Dall’eleganza misurata di un quartetto d’archi alla sviolinata il passo è breve. Ce lo insegna The Economist, cui dev’essere improvvisamente scivolato il piede dalla frizione davanti all’immagine, quasi santificata, di Giorgia Meloni.
Un’epifania che d’un colpo si è portata via la «Black Lady» dalla fiammella sinistra e destrorsa di un anno fa, tanto da innalzare la premier sul piedistallo dello statista. «Giorgia Meloni has proved the doubters wrong» («Giorgia Meloni ha smentito gli scettici»), titola infatti l’ultimo editoriale del settimanale inglese. In verità, più che un titolo trattasi di autodafè: i primi cacadubbi, eufemisticamente parlando, erano stati proprio i giornalisti che fanno da megafono agli umori della City, con riedizioni rivedute e corrette dell’«Unfit» (inadeguato) con cui, all’epoca, avevano marchiato a fuoco il premier Silvio Berlusconi.

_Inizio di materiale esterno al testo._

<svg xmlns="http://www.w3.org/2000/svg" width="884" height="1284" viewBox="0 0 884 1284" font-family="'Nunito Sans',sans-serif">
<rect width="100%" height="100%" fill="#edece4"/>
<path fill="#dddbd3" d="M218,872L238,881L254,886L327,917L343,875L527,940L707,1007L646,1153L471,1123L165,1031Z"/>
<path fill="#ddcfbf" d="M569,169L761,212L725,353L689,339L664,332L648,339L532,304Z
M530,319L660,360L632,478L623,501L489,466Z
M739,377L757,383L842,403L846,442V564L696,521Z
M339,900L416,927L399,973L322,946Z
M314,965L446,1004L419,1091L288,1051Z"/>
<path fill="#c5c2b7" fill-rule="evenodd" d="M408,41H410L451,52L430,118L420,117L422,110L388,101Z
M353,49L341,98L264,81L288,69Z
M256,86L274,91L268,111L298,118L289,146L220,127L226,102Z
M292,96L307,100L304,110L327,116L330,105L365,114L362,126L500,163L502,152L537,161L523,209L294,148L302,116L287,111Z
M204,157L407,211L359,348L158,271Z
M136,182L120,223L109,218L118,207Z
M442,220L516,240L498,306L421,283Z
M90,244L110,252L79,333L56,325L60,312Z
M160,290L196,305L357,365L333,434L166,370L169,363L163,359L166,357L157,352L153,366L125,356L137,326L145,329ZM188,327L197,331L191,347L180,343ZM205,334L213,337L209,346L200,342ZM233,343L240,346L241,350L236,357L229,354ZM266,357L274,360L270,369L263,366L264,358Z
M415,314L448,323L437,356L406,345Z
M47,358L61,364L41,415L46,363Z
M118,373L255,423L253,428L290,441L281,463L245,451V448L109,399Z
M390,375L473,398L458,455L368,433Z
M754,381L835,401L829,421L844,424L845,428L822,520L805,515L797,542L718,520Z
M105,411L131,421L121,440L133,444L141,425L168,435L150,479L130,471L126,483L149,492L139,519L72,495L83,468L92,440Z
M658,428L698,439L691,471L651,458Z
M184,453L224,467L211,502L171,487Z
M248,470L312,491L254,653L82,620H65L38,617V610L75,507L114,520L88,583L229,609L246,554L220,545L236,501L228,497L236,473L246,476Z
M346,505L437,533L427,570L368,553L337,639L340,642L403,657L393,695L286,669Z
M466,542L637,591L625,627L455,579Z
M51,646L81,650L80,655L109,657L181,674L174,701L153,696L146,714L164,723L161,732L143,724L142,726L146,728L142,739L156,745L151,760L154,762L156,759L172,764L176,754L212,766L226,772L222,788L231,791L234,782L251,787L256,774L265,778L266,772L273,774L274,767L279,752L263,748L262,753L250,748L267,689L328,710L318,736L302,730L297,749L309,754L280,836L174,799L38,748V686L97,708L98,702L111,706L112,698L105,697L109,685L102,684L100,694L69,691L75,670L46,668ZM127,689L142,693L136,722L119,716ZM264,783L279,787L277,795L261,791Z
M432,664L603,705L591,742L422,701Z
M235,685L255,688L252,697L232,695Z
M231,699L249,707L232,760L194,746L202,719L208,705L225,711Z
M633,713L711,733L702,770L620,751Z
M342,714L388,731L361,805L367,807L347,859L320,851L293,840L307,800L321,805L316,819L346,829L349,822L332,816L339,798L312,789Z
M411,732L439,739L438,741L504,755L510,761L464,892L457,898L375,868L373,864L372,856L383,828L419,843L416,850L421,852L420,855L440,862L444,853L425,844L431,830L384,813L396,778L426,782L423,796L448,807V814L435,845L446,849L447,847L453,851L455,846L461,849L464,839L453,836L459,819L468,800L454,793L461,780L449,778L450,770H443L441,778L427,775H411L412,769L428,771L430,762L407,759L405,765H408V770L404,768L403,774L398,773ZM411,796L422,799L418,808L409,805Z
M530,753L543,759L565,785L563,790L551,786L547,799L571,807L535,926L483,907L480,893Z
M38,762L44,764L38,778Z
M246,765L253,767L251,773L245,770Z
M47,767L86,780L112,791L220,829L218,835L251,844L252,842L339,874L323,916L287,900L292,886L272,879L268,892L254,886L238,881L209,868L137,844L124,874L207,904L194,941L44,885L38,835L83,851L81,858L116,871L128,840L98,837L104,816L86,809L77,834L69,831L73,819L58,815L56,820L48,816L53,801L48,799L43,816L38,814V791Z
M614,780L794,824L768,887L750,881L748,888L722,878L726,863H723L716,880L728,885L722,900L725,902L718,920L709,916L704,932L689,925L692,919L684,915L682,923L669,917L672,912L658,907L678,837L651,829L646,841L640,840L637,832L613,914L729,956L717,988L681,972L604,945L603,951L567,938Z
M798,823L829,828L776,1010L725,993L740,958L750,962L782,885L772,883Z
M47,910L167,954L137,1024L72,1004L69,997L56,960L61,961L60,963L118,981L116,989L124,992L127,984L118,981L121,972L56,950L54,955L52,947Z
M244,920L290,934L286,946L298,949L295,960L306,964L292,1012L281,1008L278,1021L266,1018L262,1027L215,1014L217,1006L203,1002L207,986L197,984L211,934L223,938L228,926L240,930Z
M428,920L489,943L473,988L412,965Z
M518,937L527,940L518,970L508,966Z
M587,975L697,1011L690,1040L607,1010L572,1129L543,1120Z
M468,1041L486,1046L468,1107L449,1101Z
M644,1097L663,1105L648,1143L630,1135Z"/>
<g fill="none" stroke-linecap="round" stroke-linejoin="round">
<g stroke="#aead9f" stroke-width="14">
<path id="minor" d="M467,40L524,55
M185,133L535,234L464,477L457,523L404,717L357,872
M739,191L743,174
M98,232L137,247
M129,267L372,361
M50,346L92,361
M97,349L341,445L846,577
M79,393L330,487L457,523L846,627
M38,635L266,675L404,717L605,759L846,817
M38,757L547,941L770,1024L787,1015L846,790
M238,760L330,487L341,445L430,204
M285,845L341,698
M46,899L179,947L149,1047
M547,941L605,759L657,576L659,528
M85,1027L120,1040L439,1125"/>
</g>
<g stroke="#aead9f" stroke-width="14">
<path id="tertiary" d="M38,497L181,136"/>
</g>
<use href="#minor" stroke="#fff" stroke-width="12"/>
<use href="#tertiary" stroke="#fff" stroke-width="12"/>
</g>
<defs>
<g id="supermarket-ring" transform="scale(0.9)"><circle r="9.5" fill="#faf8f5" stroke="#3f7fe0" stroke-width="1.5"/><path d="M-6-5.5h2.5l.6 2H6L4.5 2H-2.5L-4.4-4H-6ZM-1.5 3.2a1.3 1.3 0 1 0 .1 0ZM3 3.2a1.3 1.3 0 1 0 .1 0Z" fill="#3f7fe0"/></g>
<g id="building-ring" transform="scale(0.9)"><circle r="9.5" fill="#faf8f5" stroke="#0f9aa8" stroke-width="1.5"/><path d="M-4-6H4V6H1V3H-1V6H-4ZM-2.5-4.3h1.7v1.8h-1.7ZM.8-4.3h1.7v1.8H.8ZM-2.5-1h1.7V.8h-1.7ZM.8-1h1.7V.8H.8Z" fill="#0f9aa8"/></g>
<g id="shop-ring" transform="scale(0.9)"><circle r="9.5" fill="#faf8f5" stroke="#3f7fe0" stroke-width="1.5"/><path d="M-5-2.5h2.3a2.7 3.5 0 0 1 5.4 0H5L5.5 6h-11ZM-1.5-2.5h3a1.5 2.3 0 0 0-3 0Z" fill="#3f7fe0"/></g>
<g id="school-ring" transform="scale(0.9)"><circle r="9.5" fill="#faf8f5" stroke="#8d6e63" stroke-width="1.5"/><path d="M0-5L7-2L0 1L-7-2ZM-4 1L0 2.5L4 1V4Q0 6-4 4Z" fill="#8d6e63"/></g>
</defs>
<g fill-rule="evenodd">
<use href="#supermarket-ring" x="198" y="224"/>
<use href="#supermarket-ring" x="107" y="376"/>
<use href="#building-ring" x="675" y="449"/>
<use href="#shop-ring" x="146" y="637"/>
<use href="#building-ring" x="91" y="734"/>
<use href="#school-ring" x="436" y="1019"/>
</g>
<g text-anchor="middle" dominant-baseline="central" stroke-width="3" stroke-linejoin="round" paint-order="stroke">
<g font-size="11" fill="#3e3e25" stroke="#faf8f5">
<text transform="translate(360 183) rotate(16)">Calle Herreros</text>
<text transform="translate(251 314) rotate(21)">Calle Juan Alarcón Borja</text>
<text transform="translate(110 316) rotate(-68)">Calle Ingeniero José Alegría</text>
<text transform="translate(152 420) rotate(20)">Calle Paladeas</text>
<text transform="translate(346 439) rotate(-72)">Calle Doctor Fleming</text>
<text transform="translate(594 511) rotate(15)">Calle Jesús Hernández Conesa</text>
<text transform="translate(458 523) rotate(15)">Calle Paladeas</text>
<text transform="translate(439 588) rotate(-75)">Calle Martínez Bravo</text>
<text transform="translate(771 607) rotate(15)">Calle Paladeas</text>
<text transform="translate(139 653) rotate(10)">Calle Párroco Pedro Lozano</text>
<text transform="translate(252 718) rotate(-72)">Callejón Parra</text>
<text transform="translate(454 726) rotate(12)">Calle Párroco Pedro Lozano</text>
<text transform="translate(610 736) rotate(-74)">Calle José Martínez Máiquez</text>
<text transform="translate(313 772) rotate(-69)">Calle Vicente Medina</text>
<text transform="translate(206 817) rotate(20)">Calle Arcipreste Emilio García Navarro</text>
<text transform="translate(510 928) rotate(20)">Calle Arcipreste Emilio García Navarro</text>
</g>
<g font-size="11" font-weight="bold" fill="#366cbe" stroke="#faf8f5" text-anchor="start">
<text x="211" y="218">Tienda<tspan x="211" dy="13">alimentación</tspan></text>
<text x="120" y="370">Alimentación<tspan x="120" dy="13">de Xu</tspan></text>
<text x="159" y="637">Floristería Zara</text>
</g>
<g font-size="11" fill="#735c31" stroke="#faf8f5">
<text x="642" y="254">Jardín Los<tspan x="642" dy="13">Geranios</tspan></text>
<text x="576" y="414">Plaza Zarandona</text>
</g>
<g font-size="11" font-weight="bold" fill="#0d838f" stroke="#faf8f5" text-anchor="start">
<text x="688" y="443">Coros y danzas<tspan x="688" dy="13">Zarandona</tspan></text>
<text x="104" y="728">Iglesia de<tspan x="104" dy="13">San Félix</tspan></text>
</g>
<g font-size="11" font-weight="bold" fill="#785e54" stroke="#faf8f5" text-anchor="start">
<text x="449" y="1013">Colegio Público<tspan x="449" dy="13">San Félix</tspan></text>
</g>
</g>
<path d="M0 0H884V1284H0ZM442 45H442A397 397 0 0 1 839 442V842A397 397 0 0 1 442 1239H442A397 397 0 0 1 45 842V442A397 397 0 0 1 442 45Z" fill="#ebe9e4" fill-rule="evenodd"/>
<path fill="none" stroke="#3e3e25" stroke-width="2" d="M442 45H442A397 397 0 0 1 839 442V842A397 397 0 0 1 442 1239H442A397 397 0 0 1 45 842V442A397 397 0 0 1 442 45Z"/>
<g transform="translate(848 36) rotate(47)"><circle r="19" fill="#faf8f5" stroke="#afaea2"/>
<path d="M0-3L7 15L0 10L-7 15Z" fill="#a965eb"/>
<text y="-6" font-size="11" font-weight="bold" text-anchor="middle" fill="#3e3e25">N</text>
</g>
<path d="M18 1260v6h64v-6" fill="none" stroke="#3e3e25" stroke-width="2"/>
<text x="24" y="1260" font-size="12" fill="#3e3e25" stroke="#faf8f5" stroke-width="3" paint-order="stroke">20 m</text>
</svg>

Sicchè, quello che probabilmente era nato come un bilancio critico sul primo anno di governo della destra italiana, cammin facendo è diventato un elogio circolare che parte dal dossier migratorio affrontato di petto, circumnaviga il filo-atlantismo del governo («L’Italia ha garantito un sostegno caloroso, e armi, all’Ucraina, e un appoggio piuttosto moderato a Israele») e certifica che Meloni «ha anche reso Bruxelles abbastanza felice» al punto da consentirle di incassare regolarmente le rate dei fondi post-Covid previsti dal Piano nazionale di ripresa e resilienza. Soprattutto, un «brava» per essere «ripetutamente intervenuta» nel tentativo di «limitare l’impennata dei prezzi su alcune rotte aeree e di imporre una tassa sugli extra profitti delle banche derivanti dall’inflazione».

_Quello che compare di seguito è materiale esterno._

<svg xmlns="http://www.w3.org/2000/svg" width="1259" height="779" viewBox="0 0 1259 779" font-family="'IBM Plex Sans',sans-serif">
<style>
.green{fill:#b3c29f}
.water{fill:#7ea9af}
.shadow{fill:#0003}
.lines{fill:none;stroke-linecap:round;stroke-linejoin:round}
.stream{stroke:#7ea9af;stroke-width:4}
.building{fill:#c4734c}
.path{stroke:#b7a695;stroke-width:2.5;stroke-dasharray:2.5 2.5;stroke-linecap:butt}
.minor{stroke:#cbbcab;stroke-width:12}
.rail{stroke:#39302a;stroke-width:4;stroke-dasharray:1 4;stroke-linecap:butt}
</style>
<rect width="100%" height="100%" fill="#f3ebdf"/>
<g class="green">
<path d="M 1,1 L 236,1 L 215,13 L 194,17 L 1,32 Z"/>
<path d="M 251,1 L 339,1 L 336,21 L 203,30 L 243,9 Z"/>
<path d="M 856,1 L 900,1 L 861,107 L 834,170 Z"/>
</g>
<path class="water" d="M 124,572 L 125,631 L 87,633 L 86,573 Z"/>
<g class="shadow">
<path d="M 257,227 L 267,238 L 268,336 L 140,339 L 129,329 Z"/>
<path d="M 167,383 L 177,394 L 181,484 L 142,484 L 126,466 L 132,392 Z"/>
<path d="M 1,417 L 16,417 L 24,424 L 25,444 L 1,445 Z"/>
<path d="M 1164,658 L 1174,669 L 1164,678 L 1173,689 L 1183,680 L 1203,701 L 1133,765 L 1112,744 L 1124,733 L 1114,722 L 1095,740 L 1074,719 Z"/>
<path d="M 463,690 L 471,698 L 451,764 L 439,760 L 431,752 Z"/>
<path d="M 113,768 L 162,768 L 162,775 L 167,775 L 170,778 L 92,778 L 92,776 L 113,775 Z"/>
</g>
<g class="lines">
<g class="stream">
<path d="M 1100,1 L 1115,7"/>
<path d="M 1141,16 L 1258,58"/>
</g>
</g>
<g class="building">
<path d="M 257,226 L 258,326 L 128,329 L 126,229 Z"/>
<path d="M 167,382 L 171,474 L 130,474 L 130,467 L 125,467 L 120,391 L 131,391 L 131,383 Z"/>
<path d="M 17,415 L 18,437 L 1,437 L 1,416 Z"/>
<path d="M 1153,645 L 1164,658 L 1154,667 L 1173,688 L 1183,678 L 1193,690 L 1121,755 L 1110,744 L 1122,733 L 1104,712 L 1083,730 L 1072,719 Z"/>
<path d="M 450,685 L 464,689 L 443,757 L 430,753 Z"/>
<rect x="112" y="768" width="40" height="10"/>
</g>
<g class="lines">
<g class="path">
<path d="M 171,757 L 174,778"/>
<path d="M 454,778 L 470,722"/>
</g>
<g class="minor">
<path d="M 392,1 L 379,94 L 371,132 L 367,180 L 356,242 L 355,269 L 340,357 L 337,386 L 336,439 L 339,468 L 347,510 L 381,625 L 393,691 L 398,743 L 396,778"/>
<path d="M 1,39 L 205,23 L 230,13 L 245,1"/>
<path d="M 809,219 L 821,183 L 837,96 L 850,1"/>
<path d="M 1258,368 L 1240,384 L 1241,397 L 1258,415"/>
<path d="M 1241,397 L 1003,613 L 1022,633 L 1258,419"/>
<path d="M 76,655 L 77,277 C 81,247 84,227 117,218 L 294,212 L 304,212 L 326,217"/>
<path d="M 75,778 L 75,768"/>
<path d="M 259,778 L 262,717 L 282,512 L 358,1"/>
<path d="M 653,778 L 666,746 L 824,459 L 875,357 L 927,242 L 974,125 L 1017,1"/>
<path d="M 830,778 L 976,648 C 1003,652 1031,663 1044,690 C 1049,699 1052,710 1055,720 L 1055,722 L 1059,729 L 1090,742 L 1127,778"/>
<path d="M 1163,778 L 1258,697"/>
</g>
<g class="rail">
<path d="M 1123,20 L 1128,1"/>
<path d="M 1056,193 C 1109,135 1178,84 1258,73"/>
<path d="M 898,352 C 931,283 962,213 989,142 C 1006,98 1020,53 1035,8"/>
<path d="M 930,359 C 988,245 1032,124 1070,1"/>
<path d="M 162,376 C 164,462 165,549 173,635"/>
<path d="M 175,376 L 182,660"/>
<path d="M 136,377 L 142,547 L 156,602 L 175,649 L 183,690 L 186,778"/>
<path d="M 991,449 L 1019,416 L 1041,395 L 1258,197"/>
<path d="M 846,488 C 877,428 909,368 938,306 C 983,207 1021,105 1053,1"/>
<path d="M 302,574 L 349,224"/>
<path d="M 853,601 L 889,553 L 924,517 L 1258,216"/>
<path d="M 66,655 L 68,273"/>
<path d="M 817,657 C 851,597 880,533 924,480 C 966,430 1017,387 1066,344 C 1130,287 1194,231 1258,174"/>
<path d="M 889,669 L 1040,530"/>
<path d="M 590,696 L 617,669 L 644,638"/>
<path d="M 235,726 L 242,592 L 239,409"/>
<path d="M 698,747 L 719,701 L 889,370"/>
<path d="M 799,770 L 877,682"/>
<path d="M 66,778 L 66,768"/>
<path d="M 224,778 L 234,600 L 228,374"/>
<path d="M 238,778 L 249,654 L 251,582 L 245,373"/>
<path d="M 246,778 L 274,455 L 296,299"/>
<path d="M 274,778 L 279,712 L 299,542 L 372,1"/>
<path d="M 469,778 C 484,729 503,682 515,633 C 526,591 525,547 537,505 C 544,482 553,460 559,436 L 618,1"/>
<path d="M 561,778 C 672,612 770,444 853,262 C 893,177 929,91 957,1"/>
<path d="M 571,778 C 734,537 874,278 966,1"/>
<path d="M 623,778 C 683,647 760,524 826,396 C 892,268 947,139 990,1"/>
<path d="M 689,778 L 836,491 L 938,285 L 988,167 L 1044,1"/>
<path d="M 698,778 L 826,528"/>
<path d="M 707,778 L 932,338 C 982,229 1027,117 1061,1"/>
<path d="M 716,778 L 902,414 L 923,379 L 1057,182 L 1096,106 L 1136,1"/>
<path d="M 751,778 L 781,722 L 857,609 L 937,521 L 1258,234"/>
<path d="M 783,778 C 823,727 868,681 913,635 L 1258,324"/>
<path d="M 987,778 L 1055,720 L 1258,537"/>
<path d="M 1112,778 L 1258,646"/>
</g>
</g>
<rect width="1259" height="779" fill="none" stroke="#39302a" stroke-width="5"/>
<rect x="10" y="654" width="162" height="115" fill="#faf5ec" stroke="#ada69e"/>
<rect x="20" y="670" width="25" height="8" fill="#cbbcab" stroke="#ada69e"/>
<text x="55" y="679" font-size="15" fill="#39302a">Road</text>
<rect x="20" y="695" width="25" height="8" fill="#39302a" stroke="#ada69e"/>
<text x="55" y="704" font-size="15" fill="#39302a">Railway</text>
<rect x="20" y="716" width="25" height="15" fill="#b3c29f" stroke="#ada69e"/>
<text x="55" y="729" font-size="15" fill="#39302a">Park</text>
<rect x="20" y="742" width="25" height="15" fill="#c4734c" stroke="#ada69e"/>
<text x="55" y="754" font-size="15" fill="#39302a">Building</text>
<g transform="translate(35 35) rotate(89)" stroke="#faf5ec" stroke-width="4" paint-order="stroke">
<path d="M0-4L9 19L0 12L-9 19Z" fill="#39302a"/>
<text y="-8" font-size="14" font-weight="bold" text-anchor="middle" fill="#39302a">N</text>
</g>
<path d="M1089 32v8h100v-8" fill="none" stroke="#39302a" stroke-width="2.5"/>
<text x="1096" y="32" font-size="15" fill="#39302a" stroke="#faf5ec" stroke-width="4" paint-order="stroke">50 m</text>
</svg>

Al tirar di somme, scrive il periodico, «fra tutti i Paesi europei, l’Italia è per una volta tra quelli che destano meno preoccupazione». Nonostante una Bce che, anche nella riunione di oggi, continuerà a mantenere dritta la barra sugli alti tassi d’interesse, penalizzando le famiglie e le imprese e intaccando la ripresa economica. Di fronte all’inatteso peana dell’Economist c’è di che stupirsi. O forse no, poiché spesso tutto è riconducibile a una questione di timing. E, guarda il caso, l’editoriale pro-Meloni finisce in edicola proprio mentre si è fatta rovente la polemica fra la premier e Repubblica, sotto l’ala della famiglia Agnelli-Elkann così come il periodico inglese (posseduto da Exor per il 43%).
Breve riepilogo della querelle: Rep accusa la presidente del Consiglio di voler «svendere» l’Italia a colpi di privatizzazioni; replica al vetriolo di Giorgia che si rifiuta di prendere «lezioni di italianità» dal «giornale di proprietà di quelli che hanno preso la Fiat per cederla ai francesi, hanno trasferito all’estero sede legale e sede fiscale, hanno messo in vendita i siti delle nostre storiche aziende italiane».
Ora, è possibile che si tratti di pura coincidenza, ma il fatto che dal ruvido scontro si sia passati in poche ore alla prosa flautata dell’Economist, così lontana dai toni barricaderi del quotidiano romano che si dice essere molto ispirato da Maurizio Landini, alimenta più di un pensiero malizioso. In considerazione anche del fatto che proprio da quelle colonne alcuni giorni fa il leader della Cgil aveva intimato al governo di sostituire le mance con la politica industriale, forse dimentico dei decenni di cassa integrazione di cui ha beneficiato il gruppo Fiat con l’avvallo dei sindacati. Parole con buona probabilità andate di traverso a John Elkann e con altrettanta probabilità rimbalzate fino a Londra. Unire i puntini per completare il disegno.